Vous connaissiez surement Sabrina l’apprentie sorcière. La revoici, mais version beaucoup plus flippante. En effet, cette nouvelle série intitulée « les nouvelles aventures de Sabrina » (ou « chilling adventures of Sabrina » en anglais), tient plus de l’épouvante.
Sabrina (jouée Kiernan Shipka) est mi-humaine mi-sorcière et vit avec ses deux tantes, Hilda et Zelda, ainsi que son cousin, Ambrose. Elle va au lycée avec des humains qui ne connaissent pas son statut de sorcière : Roz et Susie, ainsi que Harvey son petit ami. Dans quelques jours, elle aura 16 ans et devra passer son « baptême obscur » lors duquel elle vouera sa dévotion à Satan. Ce rite de passage permet ensuite d’aller étudier la magie à l’Académie des Arts Invisibles. Le problème, c’est que Sabrina n’est pas très sure de vouloir passer son baptême obscur et va commencer à investiguer sur ce que cela signifie réellement.
(Psst avant de continuer, voici le lien si vous voulez soutenir mon travail sur tipeee)
Les thèmes du libre arbitre et du consentement éclairé sont très présents dans la série : Sabrina a bien l’intention de comprendre tous les tenants et les aboutissants de ce qu’on lui demande de faire avant de décider si oui ou non elle le fera. Elle n’hésite pas non plus à remettre en questions des traditions ou des systèmes de pensée oppressifs et dépassés ou à carrément s’opposer à des pratiques inacceptables chez les sorcières.
Mais ce n’est pas tout car Sabrina s’indigne face à l’injustice également du côté des humains : Roz, Susie et elle mettent en place un club de féminisme intersectionnel dans leur lycée, après que Susie ait été victime de harcèlement queerphobe. Sabrina soutient également Harvey alors que son père est violent et tente d’imposer à son fils une bonne dose de masculinité toxique [spoiler : il veut le forcer à travailler dans les mines et lui faire abandonner sa passion pour la BD].
Bref, Sabrina a tout d’une activiste : pas de quartier pour le sexisme, la queerphobie, le harcèlement scolaire…
La jeune sorcière est également bien entourée.

Données sources:
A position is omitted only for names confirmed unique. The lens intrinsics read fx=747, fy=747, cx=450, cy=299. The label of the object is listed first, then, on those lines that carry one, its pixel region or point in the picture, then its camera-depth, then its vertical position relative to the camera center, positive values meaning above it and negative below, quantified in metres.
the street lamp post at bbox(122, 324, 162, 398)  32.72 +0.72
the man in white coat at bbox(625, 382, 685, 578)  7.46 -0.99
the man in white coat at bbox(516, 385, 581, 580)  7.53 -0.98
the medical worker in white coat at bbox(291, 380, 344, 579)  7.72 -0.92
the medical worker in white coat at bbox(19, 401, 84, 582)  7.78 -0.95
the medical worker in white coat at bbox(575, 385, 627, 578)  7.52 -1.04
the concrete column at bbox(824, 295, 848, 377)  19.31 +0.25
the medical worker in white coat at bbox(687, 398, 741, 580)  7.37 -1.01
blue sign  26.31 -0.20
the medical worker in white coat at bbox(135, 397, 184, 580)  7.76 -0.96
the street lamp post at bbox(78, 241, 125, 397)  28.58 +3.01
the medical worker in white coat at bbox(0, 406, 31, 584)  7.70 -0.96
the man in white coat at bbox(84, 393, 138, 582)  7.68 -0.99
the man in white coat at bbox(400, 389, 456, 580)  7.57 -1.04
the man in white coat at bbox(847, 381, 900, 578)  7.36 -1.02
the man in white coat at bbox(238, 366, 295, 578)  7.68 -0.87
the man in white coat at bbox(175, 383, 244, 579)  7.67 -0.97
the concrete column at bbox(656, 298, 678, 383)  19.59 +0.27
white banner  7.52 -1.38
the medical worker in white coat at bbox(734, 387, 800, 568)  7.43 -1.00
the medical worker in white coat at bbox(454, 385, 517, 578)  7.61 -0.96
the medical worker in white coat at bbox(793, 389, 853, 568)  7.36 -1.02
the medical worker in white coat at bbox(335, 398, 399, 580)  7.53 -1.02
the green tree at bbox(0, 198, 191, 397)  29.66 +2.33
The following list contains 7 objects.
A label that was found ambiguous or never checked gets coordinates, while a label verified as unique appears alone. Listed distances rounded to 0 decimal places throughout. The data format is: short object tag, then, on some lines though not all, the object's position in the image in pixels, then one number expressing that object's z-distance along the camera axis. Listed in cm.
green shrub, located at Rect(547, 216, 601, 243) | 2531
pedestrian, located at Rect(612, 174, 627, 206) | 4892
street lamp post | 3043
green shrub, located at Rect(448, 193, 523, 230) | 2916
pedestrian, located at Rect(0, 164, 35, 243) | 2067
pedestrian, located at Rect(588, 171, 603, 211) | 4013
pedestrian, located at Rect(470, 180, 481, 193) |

Consignes de l'exercice:
A - Dans l'extrait sur la série Sabrina, avec qui vit la jeune sorcière ?
B - Traduisez en anglais la phrase suivante de l'extrait sur la série Sabrina : « Ce rite de passage permet ensuite d’aller étudier la magie à l’Académie des Arts Invisibles. »
Appuyez-vous uniquement sur l'extrait consacré à la série Sabrina.

Vos réponses:
A - Elle vit avec ses deux tantes, Hilda et Zelda, ainsi qu'avec son cousin, Ambrose.

B - This rite of passage then makes it possible to go and study magic at the Academy of Invisible Arts.